I recently gave a food presentation to the 3rd-5th graders and 6th-8th graders at my kids’ school by sharing five things that every kid should know about food.
1. Eat food that grows from the ground, not from a factory
The kids already knew that fruits and vegetables generally have more nutrition and less chemicals than packaged food. But that’s not incredibly motivating to kids whose food preferences are typically driven by taste and convenience. So we talked about WHY they should care: healthy people are happy people who have energy to do the things they love.
2. Choose food in smart amounts
We looked at MyPlate and made the connection that half the plate is filled with fruits and vegetables (foods that grow from the ground). Another way to look at it is half the food kids eat during a day should be fruits and vegetables. It sounds daunting, but perfection isn’t the goal. Rather, I challenged the kids to think about a time during the day that they could add a fruit or vegetable to their meal or snack and to enjoy sweets in small amounts.
3. Taste (and like) the foods you eat
I like to help kids develop an appreciation for food (which is tough to do when they are always in a rush to eat). In the long run, people who actually taste their food generally have a healthier relationship with food and a healthier body weight. We did this mindful eating exercise with a raisin, which the kids thought was totally kooky, but got them to really experience all the sensations that go into eating.
We also talked about how foods taste different depending on how they are prepared – and how the chemical composition of a food can literally change with things like heat from cooking. We talked about never saying “I don’t like this food” but rather to say “I don’t like how this food is prepared.” Then use their great vocabulary to explain why. I challenged the kids to keep an open mind and try, try again until they find a way they like that food prepared.
4. Don’t let yourself get too hungry or too full
Throughout the presentation, we talked a lot about really listening to how your body feels during and after mealtime. I introduced the concept of the “hungry-full scale” where 1 is when you feel like you’re so hungry you’re going to fall over and 5 is when you’re so full you feel like you’re going to fall over. I encouraged the kids to stay within the 2-3-4 zone so that they have the energy to do the things they love.
(While we didn’t talk about body weight during the presentation, staying in the 2-3-4 zone is also a good way to empower kids to maintain a healthy body weight.)
5. Eating should be a good experience
The last point we talked about is was how mealtime should be fun and enjoyed. Yes, it’s a method of nourishment, but it’s also a social experience where we celebrate, share and connect with our friends and family. If kids ever feel guilty about their food choices or feel like mealtime is an unhappy time, I encouraged them to talk to a parent or caregiver to help figure out a solution.

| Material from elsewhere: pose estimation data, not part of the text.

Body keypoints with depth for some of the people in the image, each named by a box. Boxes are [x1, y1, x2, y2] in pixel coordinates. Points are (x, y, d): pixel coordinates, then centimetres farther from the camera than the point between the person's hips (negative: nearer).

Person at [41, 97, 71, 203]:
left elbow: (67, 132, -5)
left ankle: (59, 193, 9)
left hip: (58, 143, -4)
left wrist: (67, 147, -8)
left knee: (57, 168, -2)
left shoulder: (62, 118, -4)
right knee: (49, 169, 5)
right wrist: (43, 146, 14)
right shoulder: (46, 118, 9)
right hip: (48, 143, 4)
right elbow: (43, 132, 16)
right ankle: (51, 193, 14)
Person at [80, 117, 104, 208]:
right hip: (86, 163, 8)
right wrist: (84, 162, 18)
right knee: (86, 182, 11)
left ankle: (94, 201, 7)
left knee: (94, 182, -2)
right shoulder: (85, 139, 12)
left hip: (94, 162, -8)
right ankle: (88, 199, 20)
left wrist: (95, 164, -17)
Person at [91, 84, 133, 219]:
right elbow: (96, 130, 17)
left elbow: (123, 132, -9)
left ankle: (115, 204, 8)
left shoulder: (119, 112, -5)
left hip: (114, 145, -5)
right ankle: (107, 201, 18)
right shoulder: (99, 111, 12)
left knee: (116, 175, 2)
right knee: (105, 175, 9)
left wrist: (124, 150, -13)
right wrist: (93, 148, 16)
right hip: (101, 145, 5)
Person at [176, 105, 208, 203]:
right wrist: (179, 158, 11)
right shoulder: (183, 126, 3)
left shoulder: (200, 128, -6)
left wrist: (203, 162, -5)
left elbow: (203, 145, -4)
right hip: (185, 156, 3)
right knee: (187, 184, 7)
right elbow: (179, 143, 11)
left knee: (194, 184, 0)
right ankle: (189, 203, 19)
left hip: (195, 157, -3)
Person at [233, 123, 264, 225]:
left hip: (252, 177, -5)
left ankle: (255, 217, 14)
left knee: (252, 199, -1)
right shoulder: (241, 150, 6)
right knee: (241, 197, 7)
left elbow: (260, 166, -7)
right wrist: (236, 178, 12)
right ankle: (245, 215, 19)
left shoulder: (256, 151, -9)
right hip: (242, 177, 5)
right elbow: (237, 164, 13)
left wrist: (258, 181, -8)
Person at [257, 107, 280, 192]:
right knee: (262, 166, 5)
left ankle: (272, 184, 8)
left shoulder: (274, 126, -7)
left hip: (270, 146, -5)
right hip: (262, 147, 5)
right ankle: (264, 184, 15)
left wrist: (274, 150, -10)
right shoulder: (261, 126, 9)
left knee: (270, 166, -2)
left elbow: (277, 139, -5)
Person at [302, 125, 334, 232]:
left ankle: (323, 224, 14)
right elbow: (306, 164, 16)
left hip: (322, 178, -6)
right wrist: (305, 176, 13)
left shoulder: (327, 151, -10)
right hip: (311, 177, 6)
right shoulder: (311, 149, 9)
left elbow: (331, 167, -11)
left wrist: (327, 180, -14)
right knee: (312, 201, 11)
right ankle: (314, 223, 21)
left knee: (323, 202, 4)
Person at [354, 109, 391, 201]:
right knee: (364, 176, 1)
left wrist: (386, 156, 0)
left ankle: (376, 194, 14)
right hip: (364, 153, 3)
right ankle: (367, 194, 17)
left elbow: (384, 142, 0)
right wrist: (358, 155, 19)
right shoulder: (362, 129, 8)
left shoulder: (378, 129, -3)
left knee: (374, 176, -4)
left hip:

Several kids had questions about the restrictive diets their parents follow. For example, how come my dad doesn’t eat any gluten? Or how come my mom only eats fruits and vegetables and never has dessert? To help make sense of it – and alleviate some of the concern the kids had – we talked about how different foods make people feel different ways. While their parents’ choices may feel best to their parents’ bodies, it may or may not be what feels right to their own bodies.